> _Assignment_: Please retype the records below exactly as they appear, leaving out every picture.

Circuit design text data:
--
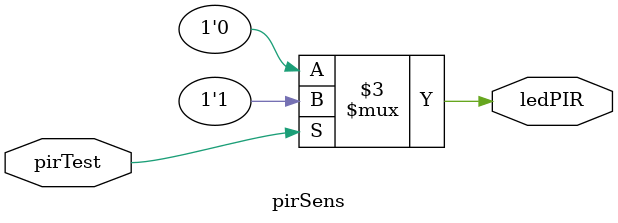
<source format=v>
module pirSens(
	input wire pirTest,
	output reg ledPIR
	);

	always @* begin
		if (pirTest) begin
			ledPIR = 1;
		end		
		else begin
			ledPIR = 0;
		end
	end
endmodule

</source>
--
> _Answer box_:
<source format=v>
module pirSens(
	input wire pirTest,
	output reg ledPIR
	);

	always @* begin
		if (pirTest) begin
			ledPIR = 1;
		end		
		else begin
			ledPIR = 0;
		end
	end
endmodule

</source>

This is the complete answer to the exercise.